*** Opening of Material for the task ***
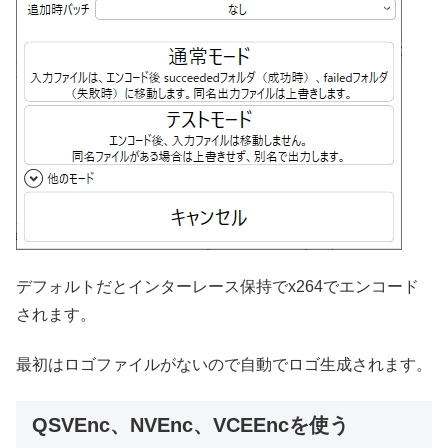
デフォルトだとインターレース保持でx264でエンコード
されます。
最初はロゴファイルがないので自動でロゴ生成されます。
QSVEnc、NVEnc、VCEEncを使う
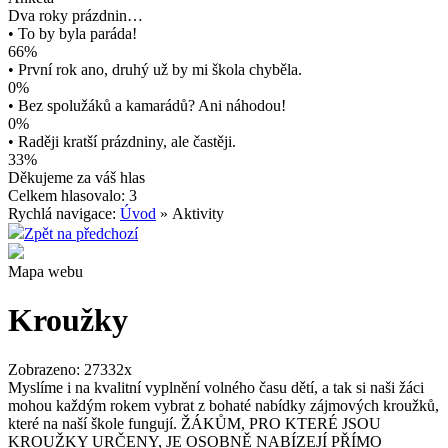
Dva roky prázdnin…
• To by byla paráda!
66%
• První rok ano, druhý už by mi škola chyběla.
0%
• Bez spolužáků a kamarádů? Ani náhodou!
0%
• Raději kratší prázdniny, ale častěji.
33%
Děkujeme za váš hlas
Celkem hlasovalo: 3
Rychlá navigace:
Úvod
» Aktivity
Zpět na předchozí
Mapa webu
Kroužky
Zobrazeno: 27332x
Myslíme i na kvalitní vyplnění volného času dětí, a tak si naši žáci
mohou každým rokem vybrat z bohaté nabídky zájmových kroužků,
které na naší škole fungují. ŽÁKŮM, PRO KTERÉ JSOU
KROUŽKY URČENY, JE OSOBNĚ NABÍZEJÍ PŘÍMO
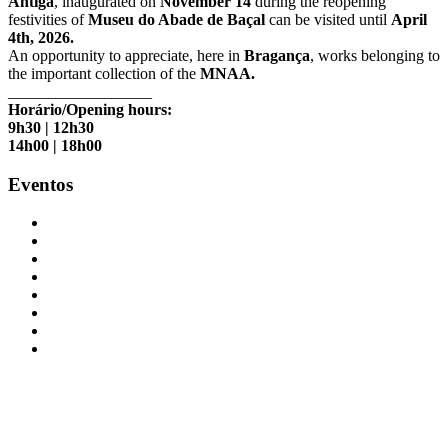
Antiga
, inaugurated on
November 14
during the reopening
festivities of
Museu do Abade de Baçal
can be visited until
April
4th, 2026.
An opportunity to appreciate, here in
Bragança
, works belonging to
the important collection of the
MNAA.
__________________
Horário/Opening hours:
9h30 | 12h30
14h00 | 18h00
Eventos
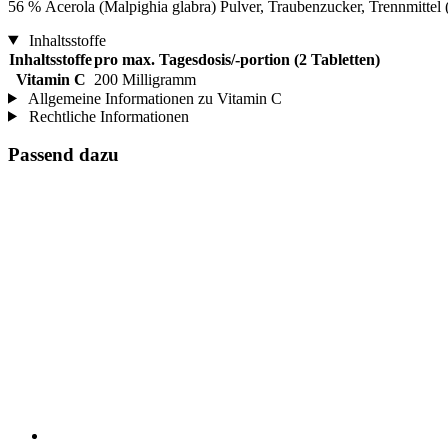
56 % Acerola (Malpighia glabra) Pulver, Traubenzucker, Trennmittel 
Inhaltsstoffe
Inhaltsstoffe
pro max. Tagesdosis/-portion (2 Tabletten)
Vitamin C
200 Milligramm
Allgemeine Informationen zu Vitamin C
Rechtliche Informationen
Passend dazu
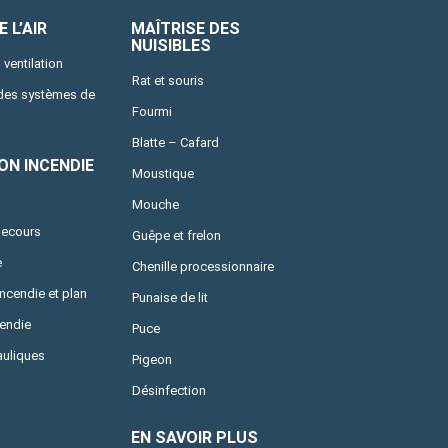
 L’AIR
MAÎTRISE DES
NUISIBLES
 ventilation
Rat et souris
 des systèmes de
Fourmi
Blatte – Cafard
ON INCENDIE
Moustique
Mouche
secours
Guêpe et frelon
e
Chenille processionnaire
incendie et plan
Punaise de lit
cendie
Puce
uliques
Pigeon
Désinfection
EN SAVOIR PLUS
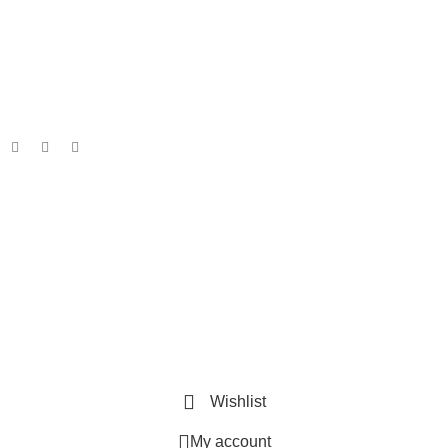
Linkuri Utile
Acasa
Produse Personalizate
Vreau Brandul Meu
Legalitate
Termeni & Conditii
Politica Confidentialitate
Politica Cookies
ANPC
Wishlist
My account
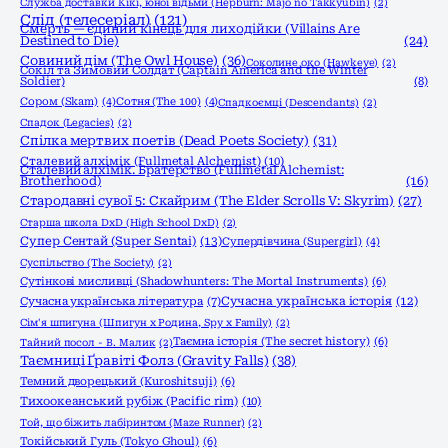
Служба доставки Кікі, юної відьми (Hepburn: Majo no Takkyūbin)
(2)
Слід (телесеріал)
(121)
Смерть — єдиний кінець для лиходійки (Villains Are
Destined to Die)
(24)
Совиний дім (The Owl House)
(36)
Соколине око (Hawkeye)
(2)
Сокіл та Зимовий Солдат (Captain America and the Winter
Soldier)
(8)
Сором (Skam)
(4)
Сотня (The 100)
(4)
Спадкоємці (Descendants)
(2)
Спадок (Legacies)
(2)
Спілка мертвих поетів (Dead Poets Society)
(31)
Сталевий алхімік (Fullmetal Alchemist)
(10)
Сталевий алхімік. Братерство (Fullmetal Alchemist:
Brotherhood)
(16)
Стародавні сувої 5: Скайрим (The Elder Scrolls V: Skyrim)
(27)
Старша школа DxD (High School DxD)
(2)
Супер Сентай (Super Sentai)
(13)
Супердівчина (Supergirl)
(4)
Суспільство (The Society)
(2)
Сутінкові мисливці (Shadowhunters: The Mortal Instruments)
(6)
Сучасна українська історія
(12)
Сучасна українська література
(7)
Сім'я шпигуна (Шпигун x Родина, Spy x Family)
(2)
Таємна історія (The secret history)
(6)
Тайний посол - В. Малик
(2)
Таємниці Ґравіті Фолз (Gravity Falls)
(38)
Темний дворецький (Kuroshitsuji)
(6)
Тихоокеанський рубіж (Pacific rim)
(10)
Той, що біжить лабіринтом (Maze Runner)
(2)
Токійський Гуль (Tokyo Ghoul)
(6)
*** Close of Material for the task ***
Try it: Output the stretch from the line containing "56 % Acerola" through the end of the records as a numbered list, both ends included, leaving out blank lines and the pictures.

Answer:
1. 56 % Acerola (Malpighia glabra) Pulver, Traubenzucker, Trennmittel 
2. Inhaltsstoffe
3. Inhaltsstoffe
4. pro max. Tagesdosis/-portion (2 Tabletten)
5. Vitamin C
6. 200 Milligramm
7. Allgemeine Informationen zu Vitamin C
8. Rechtliche Informationen
9. Passend dazu
10.  L’AIR
11. MAÎTRISE DES
12. NUISIBLES
13.  ventilation
14. Rat et souris
15.  des systèmes de
16. Fourmi
17. Blatte – Cafard
18. ON INCENDIE
19. Moustique
20. Mouche
21. secours
22. Guêpe et frelon
23. e
24. Chenille processionnaire
25. incendie et plan
26. Punaise de lit
27. cendie
28. Puce
29. uliques
30. Pigeon
31. Désinfection
32. EN SAVOIR PLUS
33. Linkuri Utile
34. Acasa
35. Produse Personalizate
36. Vreau Brandul Meu
37. Legalitate
38. Termeni & Conditii
39. Politica Confidentialitate
40. Politica Cookies
41. ANPC
42. Wishlist
43. My account
44. Служба доставки Кікі, юної відьми (Hepburn: Majo no Takkyūbin)
45. (2)
46. Слід (телесеріал)
47. (121)
48. Смерть — єдиний кінець для лиходійки (Villains Are
49. Destined to Die)
50. (24)
51. Совиний дім (The Owl House)
52. (36)
53. Соколине око (Hawkeye)
54. (2)
55. Сокіл та Зимовий Солдат (Captain America and the Winter
56. Soldier)
57. (8)
58. Сором (Skam)
59. (4)
60. Сотня (The 100)
61. (4)
62. Спадкоємці (Descendants)
63. (2)
64. Спадок (Legacies)
65. (2)
66. Спілка мертвих поетів (Dead Poets Society)
67. (31)
68. Сталевий алхімік (Fullmetal Alchemist)
69. (10)
70. Сталевий алхімік. Братерство (Fullmetal Alchemist:
71. Brotherhood)
72. (16)
73. Стародавні сувої 5: Скайрим (The Elder Scrolls V: Skyrim)
74. (27)
75. Старша школа DxD (High School DxD)
76. (2)
77. Супер Сентай (Super Sentai)
78. (13)
79. Супердівчина (Supergirl)
80. (4)
81. Суспільство (The Society)
82. (2)
83. Сутінкові мисливці (Shadowhunters: The Mortal Instruments)
84. (6)
85. Сучасна українська історія
86. (12)
87. Сучасна українська література
88. (7)
89. Сім'я шпигуна (Шпигун x Родина, Spy x Family)
90. (2)
91. Таємна історія (The secret history)
92. (6)
93. Тайний посол - В. Малик
94. (2)
95. Таємниці Ґравіті Фолз (Gravity Falls)
96. (38)
97. Темний дворецький (Kuroshitsuji)
98. (6)
99. Тихоокеанський рубіж (Pacific rim)
100. (10)
101. Той, що біжить лабіринтом (Maze Runner)
102. (2)
103. Токійський Гуль (Tokyo Ghoul)
104. (6)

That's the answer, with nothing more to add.